Democratic Alliance (DA) leader, John Steenhuisen, said the government’s “neutrality” placed it on the wrong side of history, and that it was siding with “the oppressor” who had committed an “unjustifiable act of war”.
“The world is facing its biggest threat of war in 80 years. A tyrannical aggressor with a finger on the nuclear button has invaded a far less powerful neighbour and is shelling civilian targets as we speak. Over two million Ukrainians have become overnight refugees as their homes and hospitals are bombed to rubble. President Vladimir Putin is acting with the impunity of a despot with nothing to lose,” Steenhuisen said.
“Every world leader with a moral conscience has condemned it and called on Russia to withdraw. But not South Africa’s President Ramaphosa. Under a shameful veneer of ‘neutrality’ the ANC government has effectively pledged its tacit support for Putin’s imperial march to restore his lost empire,” he said.
He condemned defence minister Thandi Modise’s attendance at a cocktail function at the home of Russian ambassador to SA, Ilya Rogachev, on the day Russia invaded Ukraine.
“When a lone call by DIRCO for Russia to withdraw its army is hastily retracted and the minister admonished, you don’t have to read between the lines.
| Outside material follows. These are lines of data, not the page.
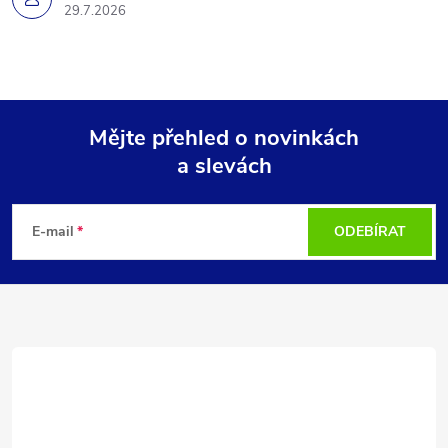
29.7.2026
Mějte přehled o novinkách
a slevách
Z
á
E-mail
ODEBÍRAT
p
a
t
í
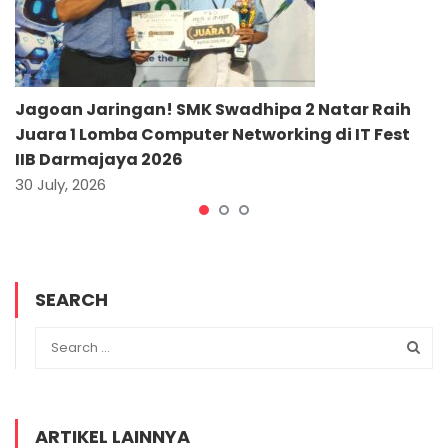
Jagoan Jaringan! SMK Swadhipa 2 Natar Raih
Juara 1 Lomba Computer Networking di IT Fest
IIB Darmajaya 2026
30 July, 2026
SEARCH
ARTIKEL LAINNYA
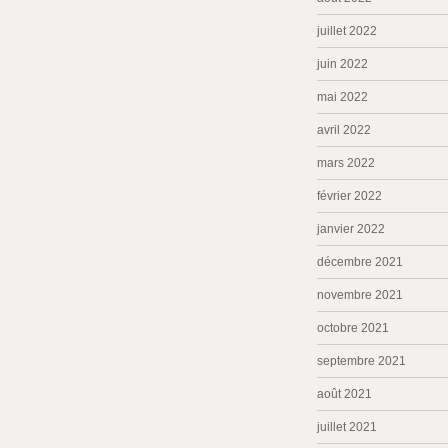
juillet 2022
juin 2022
mai 2022
avril 2022
mars 2022
février 2022
janvier 2022
décembre 2021
novembre 2021
octobre 2021
septembre 2021
août 2021
juillet 2021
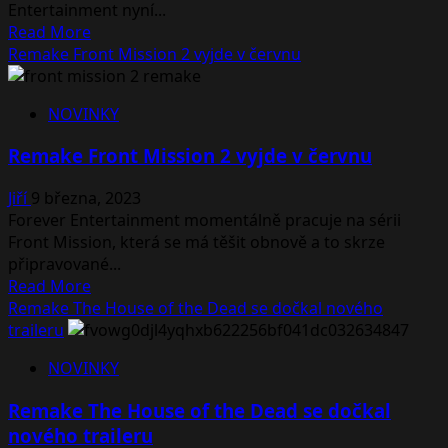
Entertainment nyní...
Dead
Read
Read More
2
more
Remake Front Mission 2 vyjde v červnu
about
Chystá
NOVINKY
se
remake
Remake Front Mission 2 vyjde v červnu
Front
Mission
Jiří
9 března, 2023
3
Forever Entertainment momentálně pracuje na sérii
Front Mission, která se má těšit obnově a to skrze
připravované...
Read
Read More
more
Remake The House of the Dead se dočkal nového
about
traileru
Remake
NOVINKY
Front
Mission
Remake The House of the Dead se dočkal
2
nového traileru
vyjde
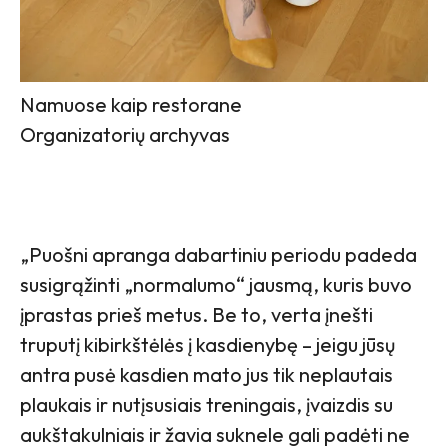
Namuose kaip restorane
Organizatorių archyvas
„Puošni apranga dabartiniu periodu padeda
susigrąžinti „normalumo“ jausmą, kuris buvo
įprastas prieš metus. Be to, verta įnešti
truputį kibirkštėlės į kasdienybę – jeigu jūsų
antra pusė kasdien mato jus tik neplautais
plaukais ir nutįsusiais treningais, įvaizdis su
aukštakulniais ir žavia suknele gali padėti ne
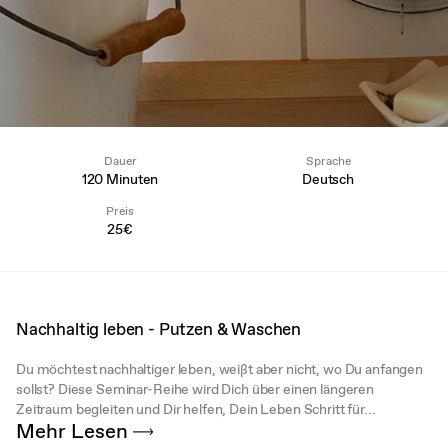
Dauer
Sprache
120 Minuten
Deutsch
Preis
25€
Nachhaltig leben - Putzen & Waschen
Du möchtest nachhaltiger leben, weißt aber nicht, wo Du anfangen
sollst? Diese Seminar-Reihe wird Dich über einen längeren
Zeitraum begleiten und Dir helfen, Dein Leben Schritt für...
Mehr Lesen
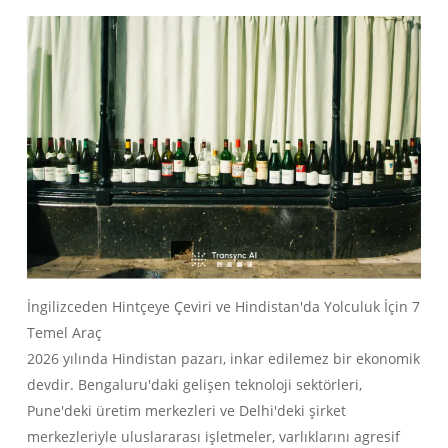
İngilizceden Hintçeye Çeviri ve Hindistan'da Yolculuk İçin 7
Temel Araç
2026 yılında Hindistan pazarı, inkar edilemez bir ekonomik
devdir. Bengaluru'daki gelişen teknoloji sektörleri,
Pune'deki üretim merkezleri ve Delhi'deki şirket
merkezleriyle uluslararası işletmeler, varlıklarını agresif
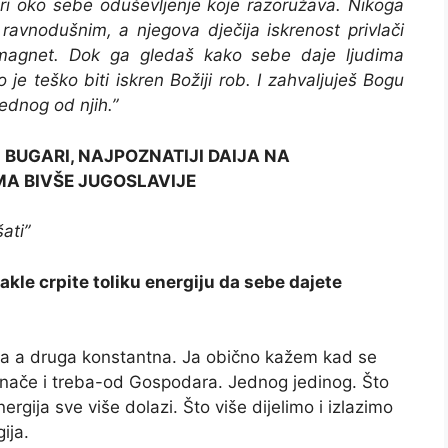
širi oko sebe oduševljenje koje razoružava. Nikoga
 ravnodušnim, a njegova dječija iskrenost privlači
magnet. Dok ga gledaš kako sebe daje ljudima
 je teško biti iskren Božiji rob. I zahvaljuješ Bogu
jednog od njih.”
BUGARI, NAJPOZNATIJI DAIJA NA
A BIVŠE JUGOSLAVIJE
ati”
akle crpite toliku energiju da sebe dajete
ska a druga konstantna. Ja obično kažem kad se
 inače i treba-od Gospodara. Jednog jedinog. Što
ija sve više dolazi. Što više dijelimo i izlazimo
ija.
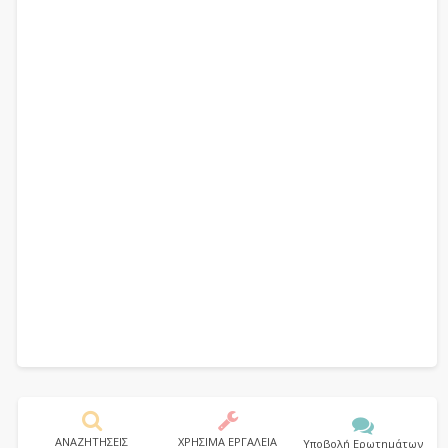
ΑΝΑΖΗΤΗΣΕΙΣ
ΧΡΗΣΙΜΑ ΕΡΓΑΛΕΙΑ
Υποβολή Ερωτημάτων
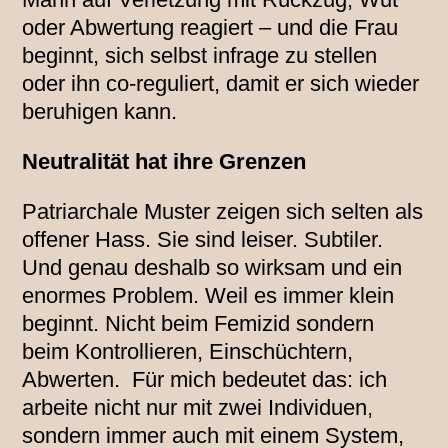
oder Abwertung reagiert – und die Frau
beginnt, sich selbst infrage zu stellen
oder ihn co-reguliert, damit er sich wieder
beruhigen kann.
Neutralität hat ihre Grenzen
Patriarchale Muster zeigen sich selten als
offener Hass. Sie sind leiser. Subtiler.
Und genau deshalb so wirksam und ein
enormes Problem. Weil es immer klein
beginnt. Nicht beim Femizid sondern
beim Kontrollieren, Einschüchtern,
Abwerten. Für mich bedeutet das: ich
arbeite nicht nur mit zwei Individuen,
sondern immer auch mit einem System,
And when our president calls Putin in the middle of his invasion, pledging to strengthen bilateral ties – as the rest of the world isolates him – you don’t have to read between the lines,” Steenhuisen said.
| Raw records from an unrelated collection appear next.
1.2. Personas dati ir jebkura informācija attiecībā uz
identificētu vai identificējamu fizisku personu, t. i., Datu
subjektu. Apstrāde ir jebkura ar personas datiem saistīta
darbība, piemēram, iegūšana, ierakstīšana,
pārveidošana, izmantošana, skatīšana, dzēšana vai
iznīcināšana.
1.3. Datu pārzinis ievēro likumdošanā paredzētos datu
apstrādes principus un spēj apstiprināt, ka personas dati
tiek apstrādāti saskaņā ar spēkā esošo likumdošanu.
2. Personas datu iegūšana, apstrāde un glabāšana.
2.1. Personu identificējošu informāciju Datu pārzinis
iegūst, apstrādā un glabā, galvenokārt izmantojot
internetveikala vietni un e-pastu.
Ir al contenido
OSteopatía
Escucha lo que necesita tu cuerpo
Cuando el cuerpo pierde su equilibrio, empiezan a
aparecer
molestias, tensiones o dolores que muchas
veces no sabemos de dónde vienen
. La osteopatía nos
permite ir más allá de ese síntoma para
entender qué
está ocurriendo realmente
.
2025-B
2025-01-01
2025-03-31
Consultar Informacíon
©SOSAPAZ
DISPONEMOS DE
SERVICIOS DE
“The same ANC that once relied on global solidarity in its fight against oppression has now openly sided with the oppressor,” he said.
But Economic Freedom Fighters MP, Floyd Shivambu, described Russia as a close “friend”, fighting former imperialist expansion in Eastern Europe, which SA must “never abandon”. He said the USSR and Russia had dedicated resources to the struggle against apartheid.
He said the EFF would never forgive Nato for the killing of Muammar Gaddafi.
“We stand as the EFF to affirm that the relationship built through blood and common purpose against colonialism and Apartheid must be strengthened. We stand as the EFF to reaffirm our relationship with Russia,” he said.
PAC MP, Mzwanele Myhontso, said the war would affect all African countries.
“The price of oil, petrol, and gas has gone sky high. We take a stand and condemn Russia and America for threatening world peace. We condemn Russia and America for abuse of power which affects the lives and livelihoods of Africans and call for them to immediately end the war,” he said.
Aljamah’ah MP, Mogamad Hendricks, said Steenhuisen’s remarks were “very unpatriotic”. He said his party supported meaningful engagement and a ceasefire.
NFP MP, Ahmed Emam, said a negotiated settlement would prevent loss of life, but he questioned the partiality of concern.
“When people in Palestine, Syria and Iraq are losing their lives, raped and murdered, we hear nothing. When Ukrainians violate the human rights of other Ukrainians there is no concern. In India, why are people not raising the issue of the rights of Christians and Muslims whose rights are being violated by the government?”